De manœuvre, il devient soudeur, puis soudeur-tuyauteur. Renato se déplace de chantier en chantier à travers la péninsule. Les années 1970 sont décrites comme des années heureuses. L’emploi abonde. La conflictualité liée aux rapports sociaux demeure forte. Les ouvriers font donc entendre leurs voix et cela rapporte. Renato se trouve dans la force de l’âge. Il travaille vigoureusement.
Toutefois, les coups de marteau ne sont pas sans effet. Son ouïe est endommagée. Les flammes de l’électrode abîment sa vision. Et, ses dents tombent sous l’action des métaux lourds. A 40 ans, il porte un appareil auditif, des lunettes et un dentier. Une rente partielle lui est accordée en tant qu’invalide ne pouvant exercer pleinement son travail. Ensuite, les années 1980 marquent un reflux du mouvement ouvrier, selon l’auteur. Les termes «chômage technique» résonnent. L’alternance entre périodes de travail et celles chômées rend les fins de mois difficiles. Renato se résout à se mettre à son compte en obtenant un numéro de TVA. Cela rime avec précarité. En clair, il effectue le même travail qu’auparavant tout en payant lui-même ses charges sociales. De fait, la domination patronale s’accroît dans ce cadre sur l’autel de la flexibilité. Les forces de Renato commencent à décliner. Il devient retraité en 1998. Progressivement, il perd son souffle.
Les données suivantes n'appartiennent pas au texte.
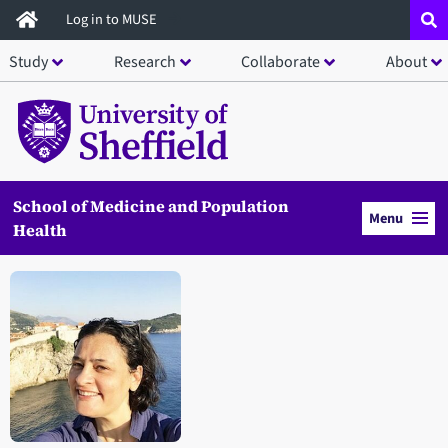
Skip
Log in to MUSE
to
Study
Research
Collaborate
About
main
content
School of Medicine and Population
Menu
Health
Open staff member portrait in a modal window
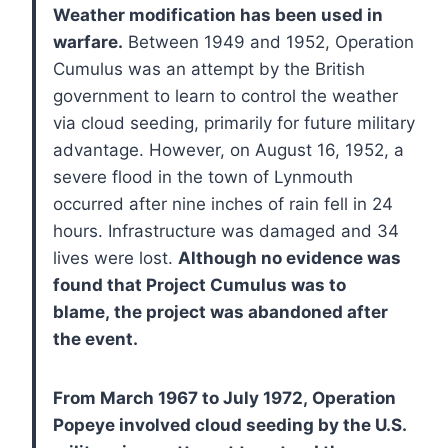
Weather modification has been used in
warfare.
Between 1949 and 1952, Operation
Cumulus was an attempt by the British
government to learn to control the weather
via cloud seeding, primarily for future military
advantage. However, on August 16, 1952, a
severe flood in the town of Lynmouth
occurred after nine inches of rain fell in 24
hours. Infrastructure was damaged and 34
lives were lost.
Although no evidence was
found that Project Cumulus was to
blame, the project was abandoned after
the event.
From March 1967 to July 1972, Operation
Popeye involved cloud seeding by the U.S.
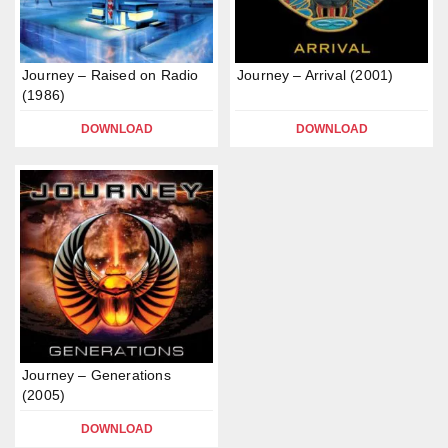
Journey – Raised on Radio
Journey – Arrival (2001)
(1986)
DOWNLOAD
DOWNLOAD
Journey – Generations
(2005)
DOWNLOAD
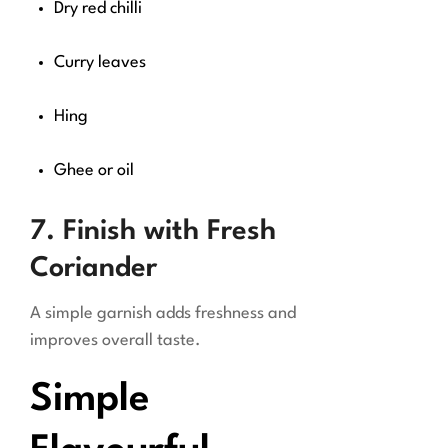
Dry red chilli
Curry leaves
Hing
Ghee or oil
7. Finish with Fresh
Coriander
A simple garnish adds freshness and
improves overall taste.
Simple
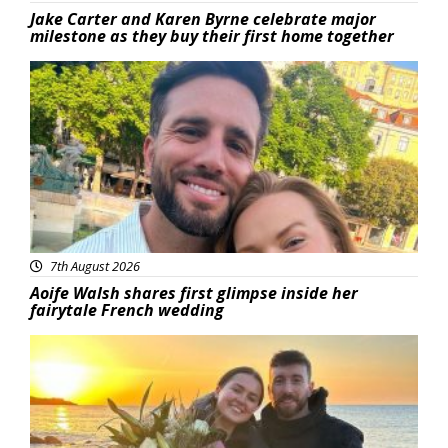
Jake Carter and Karen Byrne celebrate major
milestone as they buy their first home together
Featured
7th August 2026
Aoife Walsh shares first glimpse inside her
fairytale French wedding
Featured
Une tumeur. Elle monte des poumons au cerveau, recouvert désormais de métastases. Anticoagulants, antidépresseurs, antiépileptiques, cortisone rythment désormais le quotidien de Renato. Après 72 heures d’agonie, il meurt à 59 ans.
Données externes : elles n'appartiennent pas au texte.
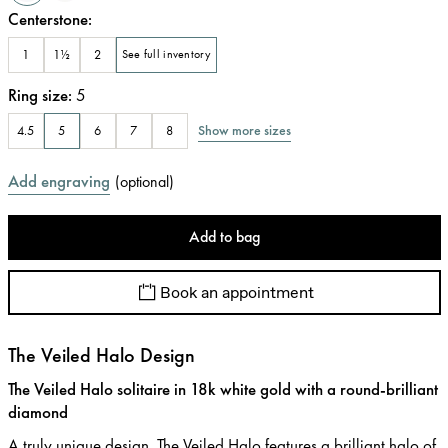
Centerstone
:
1
1½
2
See full inventory
Ring size
:
5
Show more sizes
4.5
5
6
7
8
Add engraving
(
optional
)
Add to bag
Book an appointment
The Veiled Halo Design
The Veiled Halo solitaire in 18k white gold with a round-brilliant
diamond
A truly unique design, The Veiled Halo features a brilliant halo of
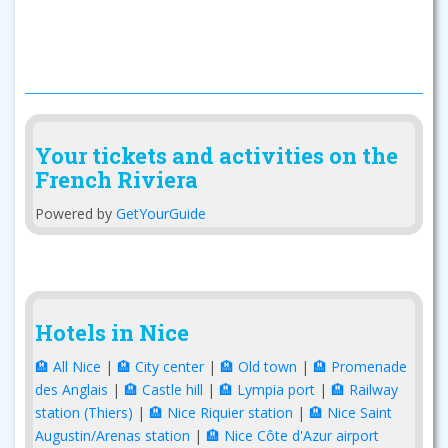
Your tickets and activities on the
French Riviera
Powered by
GetYourGuide
Hotels in Nice
🏨 All Nice
|
🏨 City center
|
🏨 Old town
|
🏨 Promenade
des Anglais
|
🏨 Castle hill
|
🏨 Lympia port
|
🏨 Railway
station (Thiers)
|
🏨 Nice Riquier station
|
🏨 Nice Saint
Augustin/Arenas station
|
🏨 Nice Côte d'Azur airport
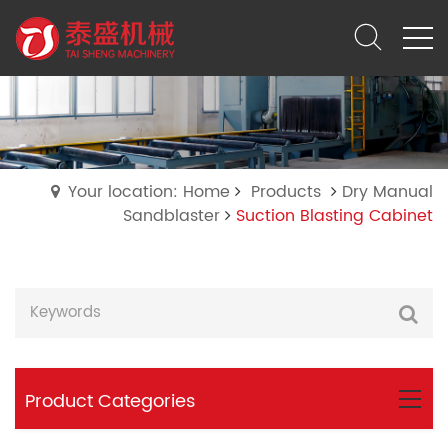
Your location: Home
Products
Dry Manual
Sandblaster
Suction Blasting Cabinet
Product Categories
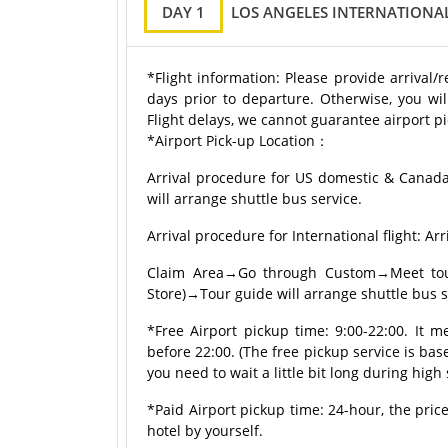
DAY 1
LOS ANGELES INTERNATIONAL
*Flight information: Please provide arrival/
days prior to departure. Otherwise, you wil
Flight delays, we cannot guarantee airport pi
*Airport Pick-up Location：
Arrival procedure for US domestic & Canad
will arrange shuttle bus service.
Arrival procedure for International flight:
Claim Area→Go through Custom→Meet tour 
Store)→Tour guide will arrange shuttle bus s
*Free Airport pickup time: 9:00-22:00. It m
before 22:00. (The free pickup service is based
you need to wait a little bit long during high
*Paid Airport pickup time: 24-hour, the price
hotel by yourself.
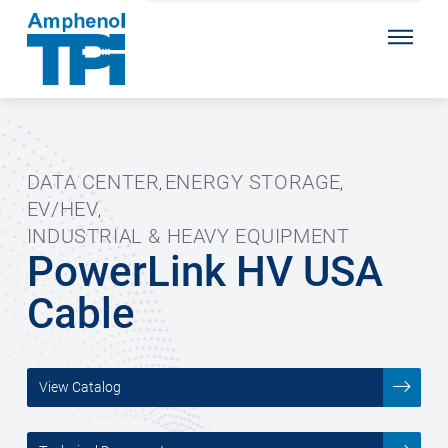
DATA CENTER
ENERGY STORAGE
,
,
EV/HEV
,
INDUSTRIAL & HEAVY EQUIPMENT
PowerLink HV USA
Cable
View Catalog
___________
Rendre justice aux morts et à leurs proches
Tout au long des pages, on sent l’amertume d’un fils qui a perdu son père. L’aspect funeste de la situation domine. Comme de nombreuses familles ayant vécu de pareils drames, la saisie de la justice est considérée comme un devoir même si elle apporte peu en l’occurrence, soit une légère réévaluation de la pension de veuve. La rancœur reste tenace. Alberto Prunetti affirme: «La justice, c’est de ne pas mourir au travail et de ne pas voir mourir ses collègues.» Le caractère biographique du récit estompe cependant la dimension collective de la lutte des victimes de l’amiante. En effet, on voit apparaître, au crépuscule du XXe siècle et à l’échelle nationale ainsi qu’internationale, de véritables mouvements sociaux contre l’amiante regroupant des chercheurs, des professionnels du droit ou de la santé, des syndicalistes… Cela débouche sur une série d’actions judiciaires. Par exemple à Casale Monferrato, ville du Piémont où Renato a travaillé dans une raffinerie, les familles d’anciens employés d’une autre société Eternit se sont portées parties civiles dans un procès qui a fait date, malgré les aléas des procédures (prescription des faits…). Dans un même mouvement, l’industriel suisse Stephan Schmidheiny a récemment été condamné à quatre ans de prison pour homicide involontaire en lien avec une affaire où deux employés exposés à l’amiante sont décédés. Les méfaits dus à cette substance toxique marquent donc l’histoire ouvrière dévastant des régions entières, décimant des familles, semant la mort à profusion.